Мировая премьера «Танцующей» была торжеством концепта. Вместо традиционной фестивальной заставки Триер заставил зал каннского фестивального Дворца сидеть в полной темноте и навострив уши слушать увертюру. А на пресс-конференцию Триер пришел без Бьорк, да и сам почти не произнес ни слова. Катрин Денев целиком взяла на свои опытные дипломатические плечи непростую миссию, разъяснив французской пишущей братии, из какого сора растут кинематографические стихи Триера. Уж кого-кого, но журналистов-соотечественников она умеет убедить и в случае необходимости поставить на место. Те, кто ждали горячих подробностей скандала, были вынуждены обратиться от закулисных интриг к фильму.
Роль посредника была опробована Денев уже на съемках. Она стала медиумом между Триером и Бьорк, с которой они прекрасно смонтировались. Фотография двух женщин в косынках, потупивших глаза и смотрящих вниз с грустной полуулыбкой, стала эмблемой фильма и эмблемой кино исторического 2000 года. А на вечерней премьере Денев в длинном черном платье с такой же кроткой полуулыбкой смотрела на Бьорк, облачившуюся в розовую пачку: это был гадкий исландский утенок, из которого вырос чудесный дикий лебедь.
Участие Денев в проекте Триера носило знаковый характер. Режиссер назвал эту роль «приветом от Джина Келли» – партнера Денев и Франсуазы Дорлеак по «Девушкам из Рошфора». Но это обоснование пришло позже. Началось с того, что актриса сама написала режиссеру и попросила небольшую роль. Это в ее характере – самой предложить себя человеку, которым восхищаешься.

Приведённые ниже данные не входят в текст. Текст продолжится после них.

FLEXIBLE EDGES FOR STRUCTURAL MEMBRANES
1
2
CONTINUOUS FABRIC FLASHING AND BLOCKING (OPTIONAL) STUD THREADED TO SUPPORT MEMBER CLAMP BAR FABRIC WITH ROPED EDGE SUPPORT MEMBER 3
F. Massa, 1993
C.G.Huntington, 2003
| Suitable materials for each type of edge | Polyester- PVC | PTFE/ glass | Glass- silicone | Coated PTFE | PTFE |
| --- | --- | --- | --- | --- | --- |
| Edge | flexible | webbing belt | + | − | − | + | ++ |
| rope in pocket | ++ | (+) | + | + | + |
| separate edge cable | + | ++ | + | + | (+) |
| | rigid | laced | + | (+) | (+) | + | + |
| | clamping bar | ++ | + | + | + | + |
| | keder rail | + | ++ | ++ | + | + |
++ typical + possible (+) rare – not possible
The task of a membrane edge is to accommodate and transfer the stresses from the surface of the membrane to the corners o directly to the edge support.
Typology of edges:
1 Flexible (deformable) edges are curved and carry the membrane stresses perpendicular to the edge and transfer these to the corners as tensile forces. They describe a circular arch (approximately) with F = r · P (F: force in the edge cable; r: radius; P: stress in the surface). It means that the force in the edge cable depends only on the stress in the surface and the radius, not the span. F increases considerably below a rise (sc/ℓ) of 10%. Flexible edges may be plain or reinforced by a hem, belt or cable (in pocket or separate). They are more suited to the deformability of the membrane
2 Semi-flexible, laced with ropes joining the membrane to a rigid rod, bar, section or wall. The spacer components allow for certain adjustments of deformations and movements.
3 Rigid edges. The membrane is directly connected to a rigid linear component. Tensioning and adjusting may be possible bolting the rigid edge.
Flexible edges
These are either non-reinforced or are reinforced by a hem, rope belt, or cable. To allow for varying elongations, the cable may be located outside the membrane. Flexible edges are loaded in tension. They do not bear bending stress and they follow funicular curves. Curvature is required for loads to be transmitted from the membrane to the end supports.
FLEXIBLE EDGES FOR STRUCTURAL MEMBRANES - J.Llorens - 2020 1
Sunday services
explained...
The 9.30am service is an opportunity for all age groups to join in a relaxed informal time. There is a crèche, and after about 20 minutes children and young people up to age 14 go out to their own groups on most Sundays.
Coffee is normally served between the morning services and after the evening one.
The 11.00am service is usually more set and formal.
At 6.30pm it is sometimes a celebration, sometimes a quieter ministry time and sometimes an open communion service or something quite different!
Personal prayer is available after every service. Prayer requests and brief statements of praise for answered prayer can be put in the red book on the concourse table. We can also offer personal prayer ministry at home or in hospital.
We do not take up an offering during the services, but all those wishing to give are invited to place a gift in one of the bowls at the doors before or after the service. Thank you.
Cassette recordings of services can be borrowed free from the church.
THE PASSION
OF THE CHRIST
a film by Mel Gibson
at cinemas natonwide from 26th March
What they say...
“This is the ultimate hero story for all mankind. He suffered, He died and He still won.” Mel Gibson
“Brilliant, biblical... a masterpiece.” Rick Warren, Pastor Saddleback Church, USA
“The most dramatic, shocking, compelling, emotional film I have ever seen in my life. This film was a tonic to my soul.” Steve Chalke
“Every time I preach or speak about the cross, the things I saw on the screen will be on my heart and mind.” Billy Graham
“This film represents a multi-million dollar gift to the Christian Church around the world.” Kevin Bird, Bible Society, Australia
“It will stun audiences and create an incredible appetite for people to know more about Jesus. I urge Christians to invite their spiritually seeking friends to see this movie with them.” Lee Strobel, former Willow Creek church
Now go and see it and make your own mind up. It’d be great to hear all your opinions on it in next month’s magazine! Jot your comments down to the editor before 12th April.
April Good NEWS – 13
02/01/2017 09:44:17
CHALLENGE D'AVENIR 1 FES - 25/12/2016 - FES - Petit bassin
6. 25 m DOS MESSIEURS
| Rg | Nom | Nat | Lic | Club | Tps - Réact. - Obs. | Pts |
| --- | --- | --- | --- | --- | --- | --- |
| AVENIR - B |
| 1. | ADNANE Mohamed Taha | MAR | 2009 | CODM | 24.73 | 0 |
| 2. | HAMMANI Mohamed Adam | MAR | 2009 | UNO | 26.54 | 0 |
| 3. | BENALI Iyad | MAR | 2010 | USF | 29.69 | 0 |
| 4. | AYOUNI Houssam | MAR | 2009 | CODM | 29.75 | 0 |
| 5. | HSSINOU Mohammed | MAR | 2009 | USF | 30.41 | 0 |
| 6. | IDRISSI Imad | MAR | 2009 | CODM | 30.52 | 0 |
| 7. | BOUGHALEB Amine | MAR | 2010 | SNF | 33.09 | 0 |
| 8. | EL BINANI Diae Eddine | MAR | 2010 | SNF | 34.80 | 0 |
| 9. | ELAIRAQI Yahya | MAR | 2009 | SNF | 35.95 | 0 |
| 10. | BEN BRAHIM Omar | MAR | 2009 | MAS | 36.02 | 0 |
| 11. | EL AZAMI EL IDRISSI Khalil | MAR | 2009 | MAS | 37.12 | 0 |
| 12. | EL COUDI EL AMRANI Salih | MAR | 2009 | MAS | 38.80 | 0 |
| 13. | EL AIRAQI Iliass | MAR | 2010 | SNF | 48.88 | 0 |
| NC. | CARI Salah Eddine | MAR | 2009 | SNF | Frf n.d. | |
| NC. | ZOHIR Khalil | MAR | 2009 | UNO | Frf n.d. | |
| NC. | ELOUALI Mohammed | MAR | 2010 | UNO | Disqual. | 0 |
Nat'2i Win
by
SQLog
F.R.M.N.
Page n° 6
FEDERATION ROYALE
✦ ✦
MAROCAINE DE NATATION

Ее нисколько не смущало, что роль Кэти явно второго плана, а звездой будет Бьорк. Бесстрашная француженка была даже готова сыграть чернокожую героиню, какой задумывалась поначалу лучшая подруга Сельмы. Но потом на Денев просто надели косынку и поставили к станку. Осуществилась ее давняя мечта – сыграть «трудящуюся женщину», причем не врача или ювелира, а простую работницу. Которая, разумеется, совсем не проста: ее взгляд полон «деневской» меланхолии, а ее шаловливые ноги готовы прямо у станка с легкостью пуститься в пляс.
Именно это и было нужно для фильма – разрушить перегородки между реальностью и мечтой, рутинным трудом и танцем, профессией и забавой, между работницей из телерепортажа и королевой гламура. Кое-кто злословил, находя этот ход невыносимо фальшивым, кто-то уподоблял его эстетике советских кинооперетт, где народные артистки мастерили образы пролетарок и доярок. На самом деле Денев играет настолько приглушенно и отстраненно, насколько допускает повышенный эмоциональный градус фильма. Она в очередной раз проявляет себя самоотверженной и тактичной актрисой, которой чужды «звездные войны» и совсем не обязательно играть первую скрипку.
Триер, в свою очередь, обнажает иронию приема в первых же сценах репетиций мюзикла вашингтонскими «синеблузниками» из драмкружка. Песенно-танцевальные сцены на заводе, вызывающие у знатоков ассоциации с Мейерхольдом и Эйзенштейном, сняты скорее в позднесоциалистической эстетике (памятной по чешскому мюзиклу «Старики на уборке хмеля», отсюда и происхождение героини). Если это и «отрыжка соцреализма», то того, который всегда душили – с интеллектуальным и человеческим лицом.